Demand for ST status on Meiteis : What is wrong or right with it
- Sangai Express Editorial :: August 05, 2013 -
Scheduled Tribe status for the Meiteis.
What is wrong with this ? Or what is right with this ?
To the Scheduled Tribe Demand Committee, Manipur and others including Dr Irengbam Mohendra Singh, a columnist of The Sangai Express, a man who minces no word in stating his stand, there is nothing wrong for the Meiteis to demand their inclusion in the list of Scheduled Tribes.
To the numerous tribal organisations in Manipur, including the All Tribal Students Union, Manipur and others, there is everything wrong for the Meiteis to raise such a demand.
When the framers of the Constitution of India came up with the idea of ST and SC and job reservations plus other incentives for the people clubbed under these two categories, the understanding of Scheduled Tribes was closely associated with the academic definition of who or what is a tribal.
With the passage of time and with the dynamics of politics taking different turns and twists, today the understanding of who or what is a tribal has taken on a totally different meaning.
It is in this context that the two opposing sides adopted by the advocates of Meiteis as STs and those against it should be studied.
Going by the tone of the arguments, for and against the proposal put forth, there is nothing to suggest that the academic understanding of the term tribal has been taken into consideration.

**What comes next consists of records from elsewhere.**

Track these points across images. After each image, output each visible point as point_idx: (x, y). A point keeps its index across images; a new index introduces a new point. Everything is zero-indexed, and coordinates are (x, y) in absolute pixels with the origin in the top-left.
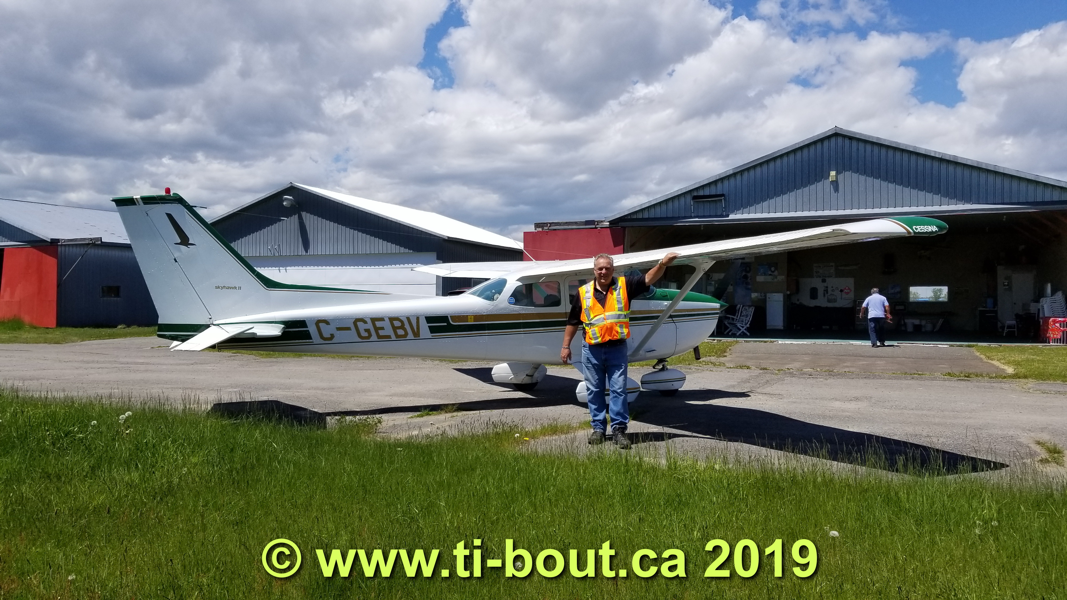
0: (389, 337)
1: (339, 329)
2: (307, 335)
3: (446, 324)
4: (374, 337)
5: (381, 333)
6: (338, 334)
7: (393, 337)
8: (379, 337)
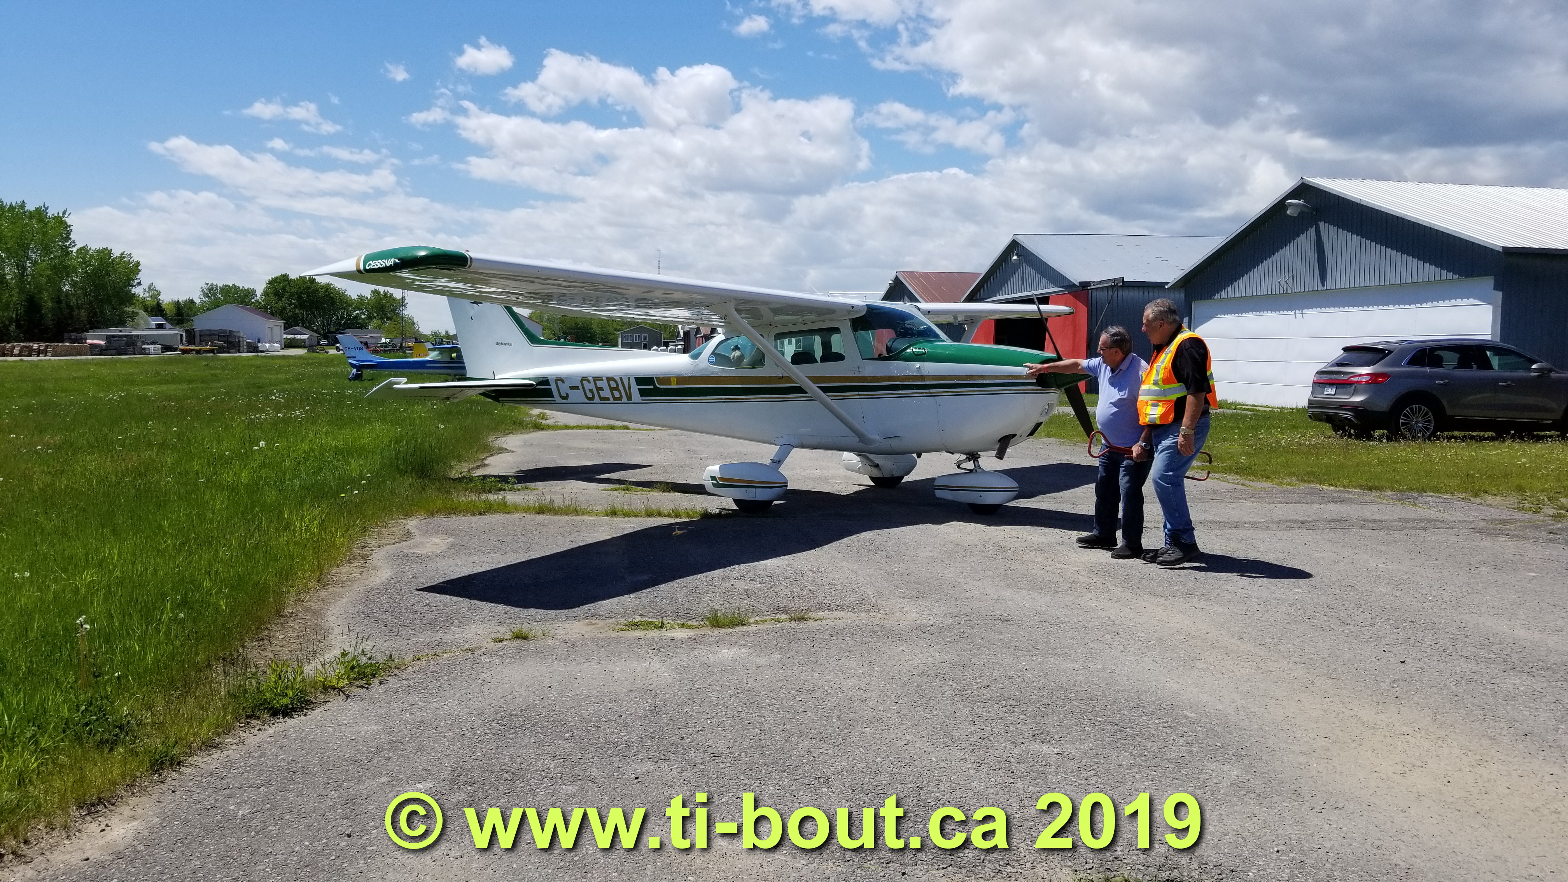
0: (607, 399)
1: (572, 388)
2: (548, 394)
3: (652, 387)
4: (597, 399)
5: (602, 394)
6: (571, 392)
7: (612, 400)
8: (601, 398)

What has emerged instead are the perks and privileges provided by the Constitution.
It is not so much about the criterion that defines a group of people as tribals but about the perks and privileges that come along with being tagged a Scheduled Tribe.

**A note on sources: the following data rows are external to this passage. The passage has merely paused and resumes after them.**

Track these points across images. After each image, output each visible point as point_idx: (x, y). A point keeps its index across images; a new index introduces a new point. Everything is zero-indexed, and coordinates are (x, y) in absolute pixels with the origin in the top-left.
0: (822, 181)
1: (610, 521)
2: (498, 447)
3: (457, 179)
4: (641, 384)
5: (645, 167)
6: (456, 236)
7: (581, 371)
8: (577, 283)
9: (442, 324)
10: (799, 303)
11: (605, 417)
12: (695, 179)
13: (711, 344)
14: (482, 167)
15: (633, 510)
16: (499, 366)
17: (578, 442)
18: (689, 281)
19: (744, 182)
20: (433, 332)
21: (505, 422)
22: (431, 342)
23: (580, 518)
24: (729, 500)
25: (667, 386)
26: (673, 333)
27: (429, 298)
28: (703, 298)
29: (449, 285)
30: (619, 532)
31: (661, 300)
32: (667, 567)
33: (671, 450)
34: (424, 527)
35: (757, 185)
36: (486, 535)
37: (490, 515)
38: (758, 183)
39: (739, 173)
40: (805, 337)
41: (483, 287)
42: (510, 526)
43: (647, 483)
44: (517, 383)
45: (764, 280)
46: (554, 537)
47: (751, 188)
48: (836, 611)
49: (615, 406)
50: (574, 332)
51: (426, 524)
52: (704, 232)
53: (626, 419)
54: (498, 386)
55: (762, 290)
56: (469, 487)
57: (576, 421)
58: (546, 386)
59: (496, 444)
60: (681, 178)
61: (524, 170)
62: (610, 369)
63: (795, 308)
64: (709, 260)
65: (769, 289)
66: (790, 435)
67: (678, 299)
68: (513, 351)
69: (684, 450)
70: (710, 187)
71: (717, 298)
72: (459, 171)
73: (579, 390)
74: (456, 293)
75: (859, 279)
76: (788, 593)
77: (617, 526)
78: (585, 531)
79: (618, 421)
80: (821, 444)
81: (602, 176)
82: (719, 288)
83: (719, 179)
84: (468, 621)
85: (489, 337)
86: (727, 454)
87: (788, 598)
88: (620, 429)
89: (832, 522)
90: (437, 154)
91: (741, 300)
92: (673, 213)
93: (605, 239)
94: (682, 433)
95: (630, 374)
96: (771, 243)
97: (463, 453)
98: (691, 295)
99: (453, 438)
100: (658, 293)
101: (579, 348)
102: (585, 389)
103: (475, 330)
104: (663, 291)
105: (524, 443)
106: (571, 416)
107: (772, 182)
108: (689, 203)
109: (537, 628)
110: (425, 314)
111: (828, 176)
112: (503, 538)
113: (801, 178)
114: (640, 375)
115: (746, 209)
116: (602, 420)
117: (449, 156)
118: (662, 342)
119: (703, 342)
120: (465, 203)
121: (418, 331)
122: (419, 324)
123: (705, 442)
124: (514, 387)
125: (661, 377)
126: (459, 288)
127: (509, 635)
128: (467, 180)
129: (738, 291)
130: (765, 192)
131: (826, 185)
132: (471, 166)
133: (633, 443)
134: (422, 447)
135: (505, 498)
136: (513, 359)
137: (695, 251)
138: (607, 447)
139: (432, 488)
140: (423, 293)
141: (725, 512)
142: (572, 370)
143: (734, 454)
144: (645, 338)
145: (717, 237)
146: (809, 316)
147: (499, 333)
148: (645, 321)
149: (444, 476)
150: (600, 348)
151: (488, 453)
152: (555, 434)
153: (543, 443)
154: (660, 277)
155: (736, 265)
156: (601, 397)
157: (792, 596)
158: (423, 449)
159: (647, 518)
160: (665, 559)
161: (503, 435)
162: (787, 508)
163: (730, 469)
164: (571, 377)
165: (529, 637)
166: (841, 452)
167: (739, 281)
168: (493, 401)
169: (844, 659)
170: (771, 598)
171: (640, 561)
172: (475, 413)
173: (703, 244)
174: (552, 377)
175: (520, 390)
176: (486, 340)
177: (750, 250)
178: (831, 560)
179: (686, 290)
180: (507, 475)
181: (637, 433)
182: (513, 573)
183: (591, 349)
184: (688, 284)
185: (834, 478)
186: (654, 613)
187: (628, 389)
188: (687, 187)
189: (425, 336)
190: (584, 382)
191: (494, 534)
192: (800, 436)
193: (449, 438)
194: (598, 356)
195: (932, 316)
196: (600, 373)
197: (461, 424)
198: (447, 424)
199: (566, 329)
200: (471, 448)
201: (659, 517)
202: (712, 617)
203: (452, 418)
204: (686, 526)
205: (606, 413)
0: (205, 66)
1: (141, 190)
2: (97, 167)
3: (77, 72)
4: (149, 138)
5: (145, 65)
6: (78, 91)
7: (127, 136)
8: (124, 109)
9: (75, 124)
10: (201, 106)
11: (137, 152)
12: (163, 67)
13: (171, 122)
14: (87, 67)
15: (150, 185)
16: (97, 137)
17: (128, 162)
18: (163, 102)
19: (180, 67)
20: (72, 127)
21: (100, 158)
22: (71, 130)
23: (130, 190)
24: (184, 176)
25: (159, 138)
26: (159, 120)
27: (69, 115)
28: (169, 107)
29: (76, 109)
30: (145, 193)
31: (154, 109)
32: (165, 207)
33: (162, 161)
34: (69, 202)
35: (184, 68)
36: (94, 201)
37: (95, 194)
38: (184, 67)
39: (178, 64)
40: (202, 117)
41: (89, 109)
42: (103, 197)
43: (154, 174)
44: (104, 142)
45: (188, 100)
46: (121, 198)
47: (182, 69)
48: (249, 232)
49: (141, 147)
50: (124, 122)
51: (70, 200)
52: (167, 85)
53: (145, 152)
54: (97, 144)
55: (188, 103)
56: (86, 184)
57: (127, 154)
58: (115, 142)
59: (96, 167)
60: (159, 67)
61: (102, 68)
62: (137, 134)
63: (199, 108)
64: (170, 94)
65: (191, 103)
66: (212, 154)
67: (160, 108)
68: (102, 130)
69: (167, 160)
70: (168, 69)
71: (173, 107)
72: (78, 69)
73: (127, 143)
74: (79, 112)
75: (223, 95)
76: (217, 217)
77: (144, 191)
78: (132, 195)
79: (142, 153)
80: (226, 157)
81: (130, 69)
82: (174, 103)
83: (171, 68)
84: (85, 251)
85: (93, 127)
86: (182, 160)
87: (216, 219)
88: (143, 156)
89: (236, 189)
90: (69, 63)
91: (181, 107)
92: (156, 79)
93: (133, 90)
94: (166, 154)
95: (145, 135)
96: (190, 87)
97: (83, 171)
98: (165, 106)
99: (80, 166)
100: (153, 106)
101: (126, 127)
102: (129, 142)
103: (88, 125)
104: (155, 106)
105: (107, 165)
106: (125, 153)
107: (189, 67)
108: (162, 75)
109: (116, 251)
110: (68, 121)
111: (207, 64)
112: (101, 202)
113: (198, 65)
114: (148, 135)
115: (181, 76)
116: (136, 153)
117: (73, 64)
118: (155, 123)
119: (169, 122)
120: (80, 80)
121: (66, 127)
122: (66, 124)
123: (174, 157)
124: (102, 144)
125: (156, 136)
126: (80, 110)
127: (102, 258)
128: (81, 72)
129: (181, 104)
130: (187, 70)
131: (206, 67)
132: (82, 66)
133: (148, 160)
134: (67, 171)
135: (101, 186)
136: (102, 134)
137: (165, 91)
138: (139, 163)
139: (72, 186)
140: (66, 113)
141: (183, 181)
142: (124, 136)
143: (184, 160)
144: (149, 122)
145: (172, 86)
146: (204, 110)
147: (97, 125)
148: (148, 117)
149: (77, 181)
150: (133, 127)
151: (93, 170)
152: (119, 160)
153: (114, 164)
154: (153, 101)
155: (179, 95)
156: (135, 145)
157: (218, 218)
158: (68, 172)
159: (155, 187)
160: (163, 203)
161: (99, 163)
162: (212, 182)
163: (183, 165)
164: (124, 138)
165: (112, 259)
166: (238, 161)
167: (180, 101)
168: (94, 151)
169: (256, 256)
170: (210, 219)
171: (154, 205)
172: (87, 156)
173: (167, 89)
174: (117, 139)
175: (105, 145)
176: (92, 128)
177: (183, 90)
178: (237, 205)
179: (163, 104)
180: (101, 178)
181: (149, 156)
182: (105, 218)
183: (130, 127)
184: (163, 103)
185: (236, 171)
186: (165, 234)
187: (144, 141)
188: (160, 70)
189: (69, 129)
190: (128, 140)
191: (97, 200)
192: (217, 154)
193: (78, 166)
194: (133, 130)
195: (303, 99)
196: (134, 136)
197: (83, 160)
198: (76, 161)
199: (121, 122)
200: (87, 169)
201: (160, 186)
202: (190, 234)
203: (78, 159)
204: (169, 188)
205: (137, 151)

Certainly not what the framers of the Constitution of India would have foreseen, but with the changing political dynamics, ever since India became a republic or after Manipur merged with India in 1949, the academic definition of tribal or the traits that define a group of people as tribal seems to have been relegated to the background.

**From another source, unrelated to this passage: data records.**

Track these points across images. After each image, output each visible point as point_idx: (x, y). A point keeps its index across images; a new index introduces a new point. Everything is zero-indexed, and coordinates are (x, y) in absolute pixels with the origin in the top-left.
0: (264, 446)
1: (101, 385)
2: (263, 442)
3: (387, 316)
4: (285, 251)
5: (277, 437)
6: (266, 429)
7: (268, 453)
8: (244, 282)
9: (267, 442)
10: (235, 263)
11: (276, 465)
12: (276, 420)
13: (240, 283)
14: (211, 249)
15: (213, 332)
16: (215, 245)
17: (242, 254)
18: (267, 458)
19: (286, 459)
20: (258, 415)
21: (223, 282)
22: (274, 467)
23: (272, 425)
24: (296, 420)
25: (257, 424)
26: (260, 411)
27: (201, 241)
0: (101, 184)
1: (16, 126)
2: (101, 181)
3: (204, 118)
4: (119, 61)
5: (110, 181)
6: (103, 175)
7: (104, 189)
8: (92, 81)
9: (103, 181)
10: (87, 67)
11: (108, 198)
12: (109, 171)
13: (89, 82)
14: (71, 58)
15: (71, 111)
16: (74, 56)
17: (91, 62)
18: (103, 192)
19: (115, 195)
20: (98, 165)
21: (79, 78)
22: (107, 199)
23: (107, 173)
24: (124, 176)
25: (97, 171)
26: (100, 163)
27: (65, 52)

If this was not the case then it should not have taken 60 years or so for the STDCM to raise the demand that the Meiteis too should be granted ST status.
This same argument too should stick with those who have raised their voice against the demand raised by the STDCM.
Arguments and counter arguments can continue, starting from the Mongoloid features of the North East people backed by the definition and universal understanding of indigenous people.
But can there be a consensus in the different line of interpretations put forth within these parameters ?
Unlikely, for as noted above, the demand and the opposition to granting ST status on the Meiteis have more to do with the perks and privileges that are associated with the ST tag. Job reservation, admission in educational institutions, line of promotion, land holdings, paying taxes.
These are central to the demand and the opposition to the ST status for the Meiteis.
A question of survival as Dr Irengbam Mohendra has put it ? "Endangered species" is the term used by the good doctor while referring to the Meiteis and in justifying the demand that ST status be granted to the Meiteis.
This line of thought may have stemmed from some premises, notably the land law prevailing in Manipur, wherein the Meiteis, by virtue of not being tribals are not allowed to settle in the hills but the tribals are allowed to settle in the valley area.
There is food for thought here, but yet at the same time, can't the State Government formulate a land law which can allow the Meiteis to settle in any part of Manipur, without the ST tag ?
No easy answer here, and the more reason to remind the Government of India that the status of ST and the perks and privileges that come along with the ST tag should not be a permanent arrangement.
Laying an even playing ground for everyone was the philosophy behind clubbing the people into ST, SC and the other benefits that came along with it.
Isn't 60 years long enough to have laid down the even playing field, is the question that ought to be raised now.